Rob McKenna, Washington’s Republican Attorney General, is urging reform of the State’s negligence laws. McKenna highlights an injustice under Washington’s current system of “joint and several liability,” a legal concept with which contractors are very familiar. Under the present system, a jury can find a party 1% at fault, but still find that party responsible for the entire judgment. Thus, when general contractors—those responsible for the safety of the entire project—are sued by employees of subcontractors for personal injuries, they can end up paying for 100% of the injured employee’s damages and yet only be 1% at fault. The employer subcontractors are immune from liability under the State’s Worker’s Compensation provision. Therefore, at trial, the general contractor is the only party defending the lawsuit.
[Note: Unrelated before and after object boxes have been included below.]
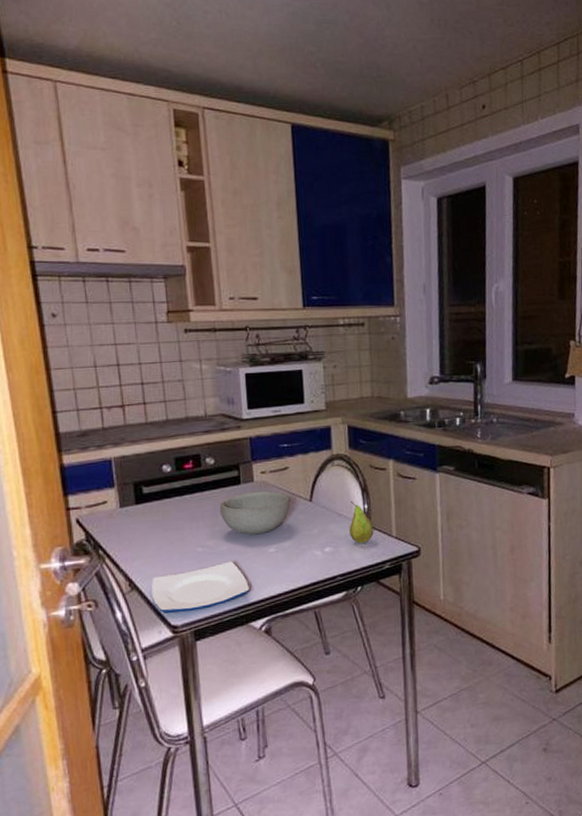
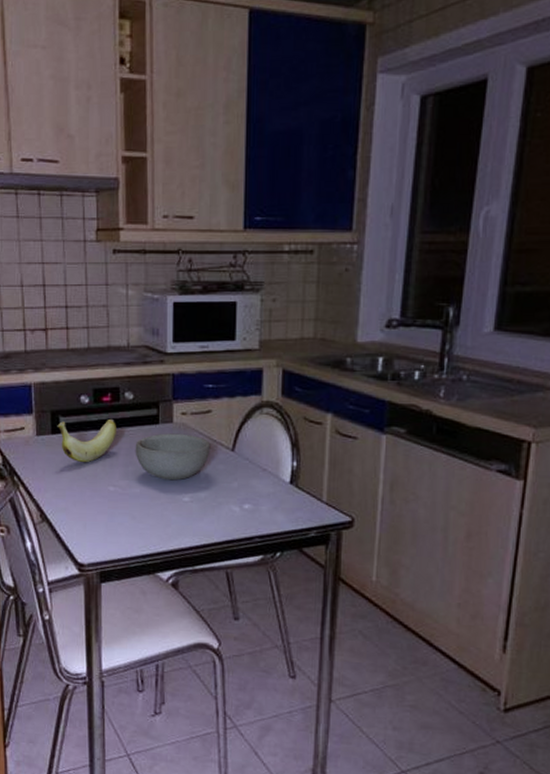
banana: none [140,483,201,529] -> present [57,418,116,463]
plate: present [152,561,249,614] -> none [62,505,159,552]
fruit: present [349,500,374,544] -> none [273,455,301,505]

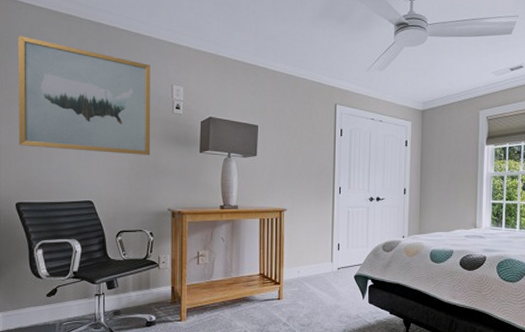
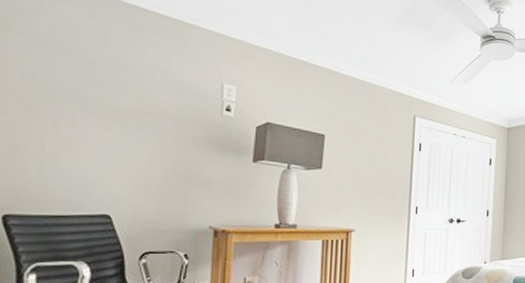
wall art: present [17,35,151,155] -> none [12,10,196,163]

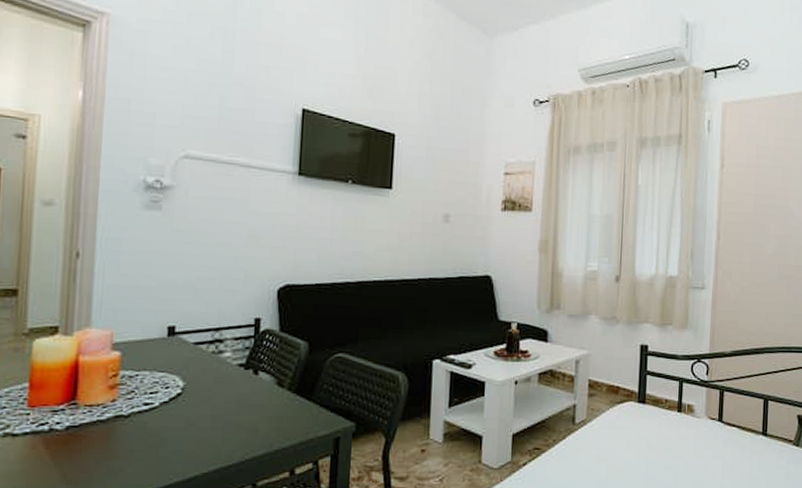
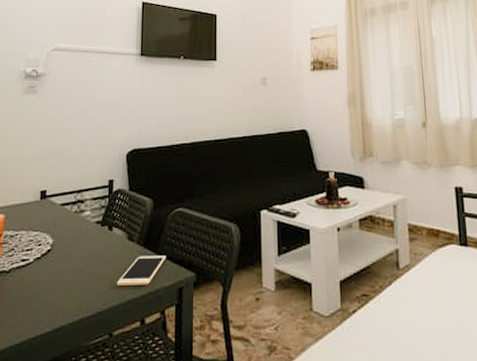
cell phone: none [261,403,322,434] -> present [116,255,167,285]

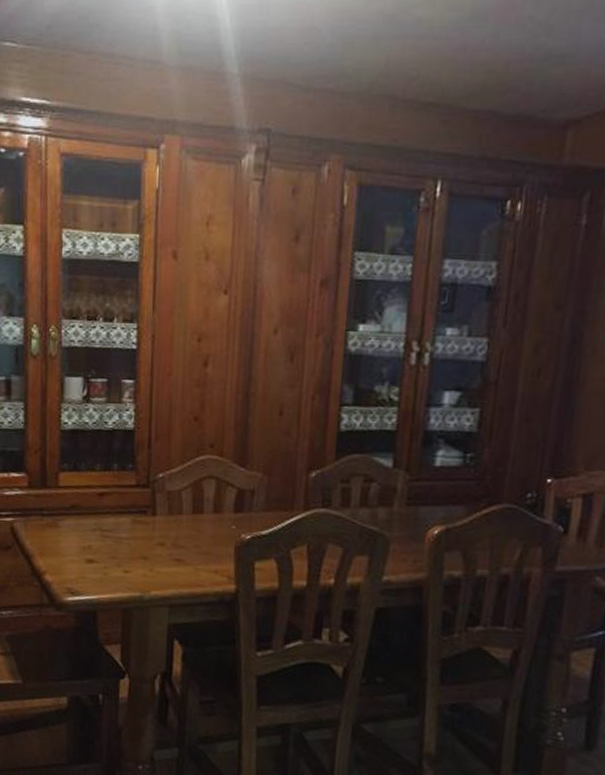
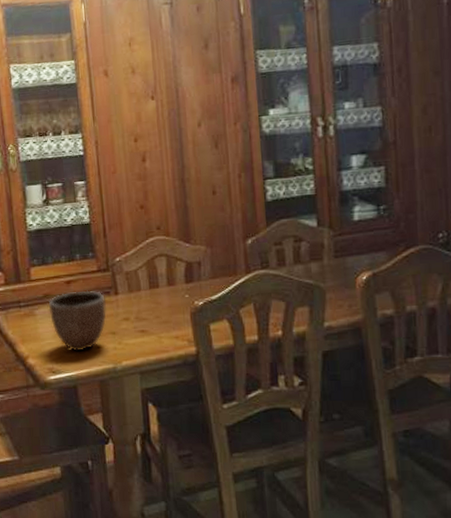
decorative bowl: none [75,505,141,573] -> present [48,290,107,352]

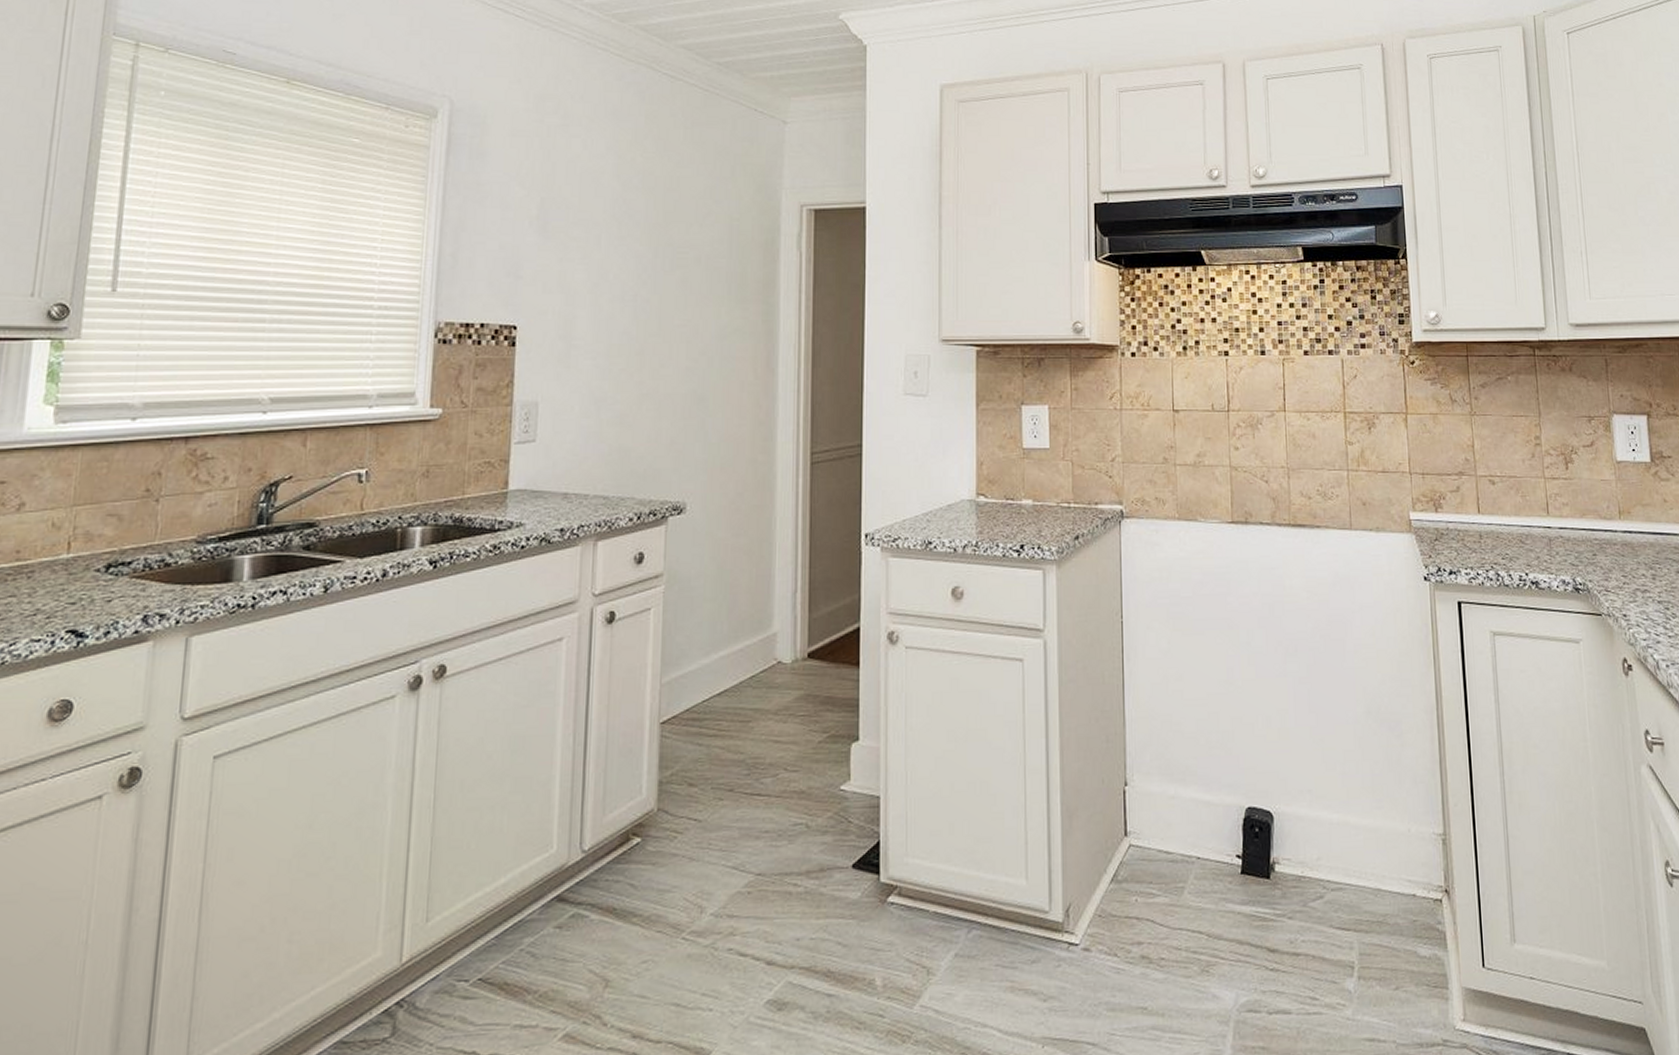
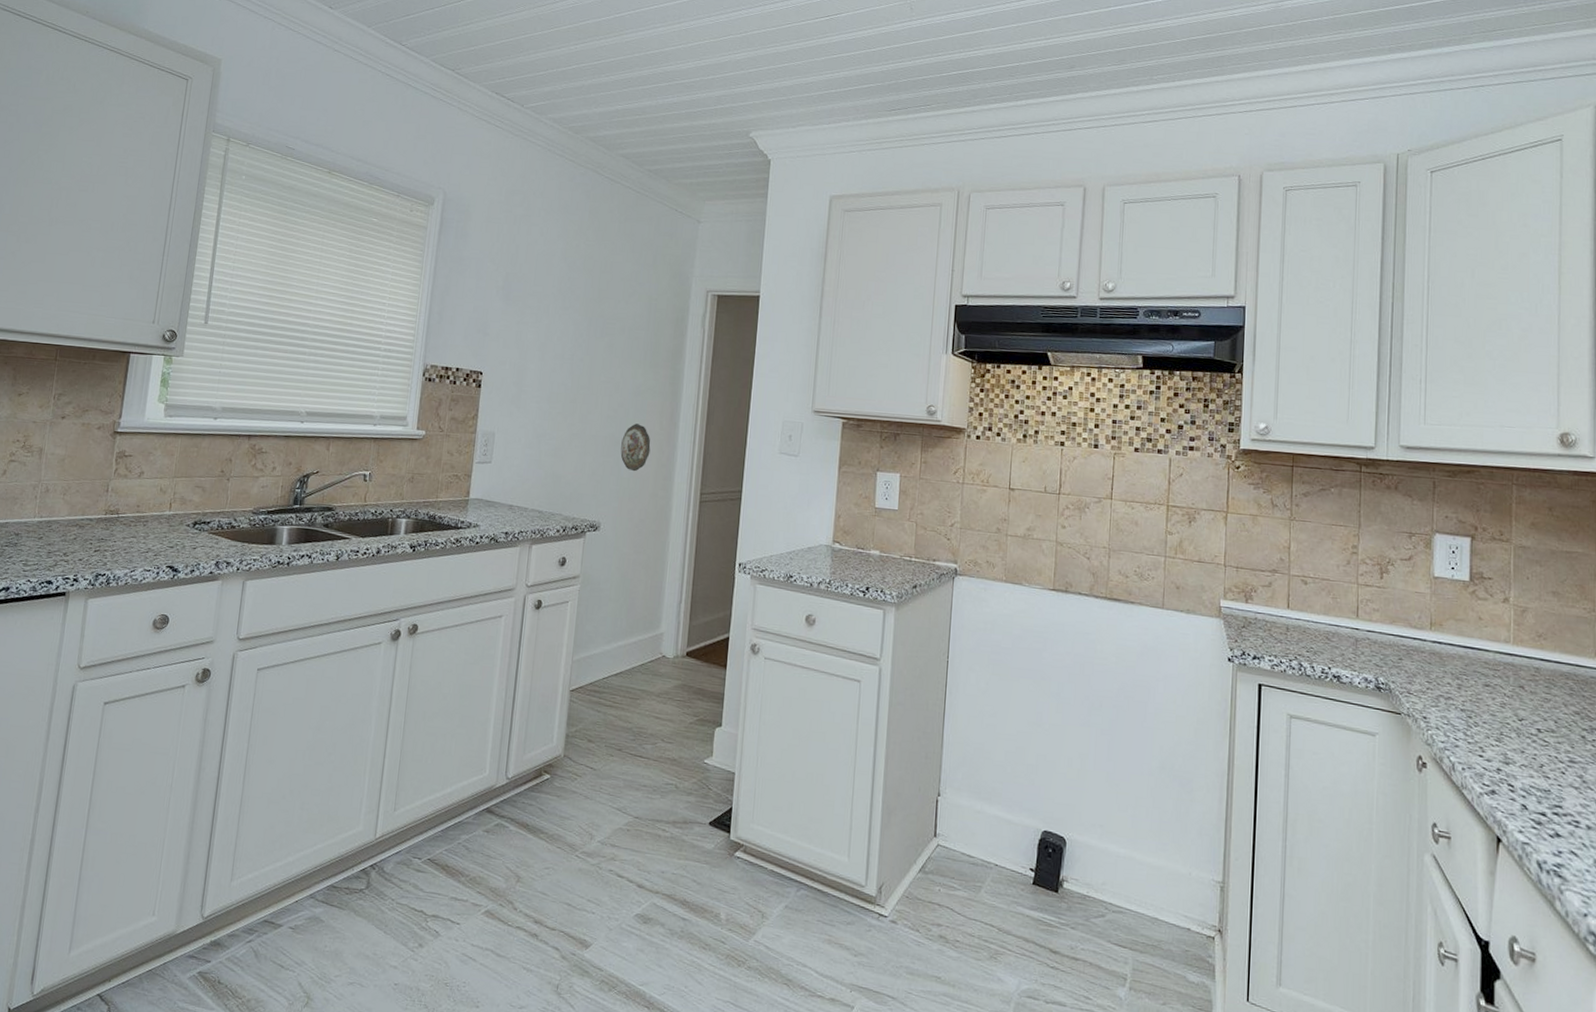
decorative plate: none [706,374,744,435] -> present [620,423,651,472]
In contrast, the subcontractor employer, since it is immune from liability, is the “empty chair” in the courtroom, allowing the law to saddle the general contractor with the entire judgment.
Joint and several liability allows the jury to award 100% of the damages against the general contractor, even if the general contractor is only slightly at fault for the employee’s injury. Thus, the general contractor, unless it has protected itself contractually through indemnity provisions in its subcontract, can end up paying for an injury for which it only had minor fault. This concept translates into millions of dollars in costs for the state of Washington, which often has the “deepest pockets” to go after in a lawsuit. McKenna terms this “an open invitation to sue the state for taxpayer money”—most contractors would agree with this characterization.
According to the Attorney General, Washington is over-exposed to lawsuits compared to other states, which is costing state taxpayers a tremendous amount of money. In comparison, Arizona and Massachusetts, states with similar populations to Washington, only paid out $8.5 and $13 million in judgments last year respectively, while Washington paid out $53 million plus $19 million more in defense costs.
Some opponents are calling these reforms an attempt by Washington to duck its responsibility for misdeeds. In response, McKenna urges that when state action causes a citizen harm, the state should be held responsible for its share of the liability, but its responsibility should be limited to only its share of the fault—not 100% of the damages when it is only 1% at fault. Reform of this nature would not only save Washington taxpayers money, but it could also decrease insurance premiums for construction contractors.